|Stunted Too Early: Analysis of the Cambodia and Kenya 2014 Demographic and Health Survey Data|
||Grace Adisa Ettyang, Carol J Sawe, and Laban P Ayiro
||World Nutrition, 10(4): 63-85; DOI: 10.26596/wn.201910463-85
Children under five
||Background: Child stunting reflects chronic under-nutrition, which often begins before birth and is almost irreversible after the second year of life. Globally, by 2018, an estimated 140 million children under the age of 5 years were stunted. Over one-third each lived in South East Asia (34.4%) and Eastern and South Africa (33.6%). This condition puts children at disadvantages due to partly irreversible physical and cognitive damage. This poorly nourished beginning has consequences that include persistent poverty, worsening inequality, higher health care costs and weaker national economies. Early detection of stunting is a key factor to any prevention strategy.
Objective: To examine the relationship between child, maternal, household, and gender inequality characteristics with early onset of child stunting in Kenya and Cambodia.
Methods: The study analyzed data from the 2014 Demographic and Health Surveys (DHS) in Kenya and Cambodia for children under age 2. Bivariate and logistic regression analyses were performed to find associations between the variables and child stunting.
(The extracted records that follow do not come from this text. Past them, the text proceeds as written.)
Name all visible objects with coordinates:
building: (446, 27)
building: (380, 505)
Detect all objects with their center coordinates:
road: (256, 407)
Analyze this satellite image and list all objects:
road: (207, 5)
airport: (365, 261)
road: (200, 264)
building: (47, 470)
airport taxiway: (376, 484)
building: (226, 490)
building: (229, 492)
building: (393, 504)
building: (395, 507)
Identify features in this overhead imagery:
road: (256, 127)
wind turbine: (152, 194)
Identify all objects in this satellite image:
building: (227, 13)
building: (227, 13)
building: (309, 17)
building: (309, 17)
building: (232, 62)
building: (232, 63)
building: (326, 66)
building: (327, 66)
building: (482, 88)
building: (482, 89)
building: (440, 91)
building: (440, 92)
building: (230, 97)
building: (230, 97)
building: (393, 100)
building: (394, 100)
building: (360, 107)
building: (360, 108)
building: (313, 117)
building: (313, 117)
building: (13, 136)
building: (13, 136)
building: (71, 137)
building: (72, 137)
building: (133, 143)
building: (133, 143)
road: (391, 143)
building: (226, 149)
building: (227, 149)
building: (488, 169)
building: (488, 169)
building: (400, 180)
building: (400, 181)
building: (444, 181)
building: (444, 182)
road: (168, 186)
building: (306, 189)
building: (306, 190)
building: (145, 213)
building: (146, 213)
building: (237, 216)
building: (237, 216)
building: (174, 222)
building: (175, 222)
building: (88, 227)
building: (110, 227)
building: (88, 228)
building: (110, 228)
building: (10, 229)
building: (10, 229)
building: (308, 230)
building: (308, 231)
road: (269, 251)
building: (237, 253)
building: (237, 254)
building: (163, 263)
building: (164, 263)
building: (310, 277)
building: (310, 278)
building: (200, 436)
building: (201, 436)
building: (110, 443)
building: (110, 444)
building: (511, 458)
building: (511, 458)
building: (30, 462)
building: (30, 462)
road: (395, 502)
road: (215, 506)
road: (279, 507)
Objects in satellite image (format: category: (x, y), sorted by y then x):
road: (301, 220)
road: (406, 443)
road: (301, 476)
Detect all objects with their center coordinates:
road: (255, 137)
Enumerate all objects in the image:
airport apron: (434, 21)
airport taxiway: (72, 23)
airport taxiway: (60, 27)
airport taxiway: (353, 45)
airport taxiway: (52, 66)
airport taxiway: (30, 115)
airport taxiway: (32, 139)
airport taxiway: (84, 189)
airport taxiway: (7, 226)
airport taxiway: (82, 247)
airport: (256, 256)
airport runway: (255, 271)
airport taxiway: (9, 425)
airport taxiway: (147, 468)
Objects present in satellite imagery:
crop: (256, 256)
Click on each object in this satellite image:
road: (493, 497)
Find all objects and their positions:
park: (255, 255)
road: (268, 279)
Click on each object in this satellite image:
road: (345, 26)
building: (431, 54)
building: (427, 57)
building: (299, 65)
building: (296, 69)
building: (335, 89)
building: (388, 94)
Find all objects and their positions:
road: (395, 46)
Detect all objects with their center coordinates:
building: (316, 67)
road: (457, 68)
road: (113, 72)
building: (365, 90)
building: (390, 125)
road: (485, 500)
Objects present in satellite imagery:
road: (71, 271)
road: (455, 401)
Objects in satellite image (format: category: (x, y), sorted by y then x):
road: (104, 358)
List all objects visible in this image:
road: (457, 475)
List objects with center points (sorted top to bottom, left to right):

Results: The prevalence of stunting among children under age 2 in Kenya was 22%, and in Cambodia, 25%. Child’s age, perceived birth size, family wealth status, and region of residence were significantly associated with stunting. In both countries children from the richest households had 0.4 times lower odds of being stunted compared with those from the poorest households. In Kenya, female children had 0.6 times lower odds of being stunted compared with male children. In Cambodia, children from rural areas had 0.6 times lower odds of being stunted compared with those from urban areas, while children whose mothers were underweight had 1.7 times higher odds of being stunted than children whose mothers were not underweight. In both countries, there was general lack of a strong and significant relationship between the DHS indicators of gender inequality and child stunting.
Conclusions: Children’s characteristics, household wealth and maternal underweight were more important in predicting stunting in these children under two years of age than factors related to gender inequality. A more extensive analysis of future DHS data that includes other aspects of gender inequality such as decisions on choice and preparation of food, purchase of household goods, as well as gender-based barriers to provision of child care might provide additional insights on that potential determinant of early stunting.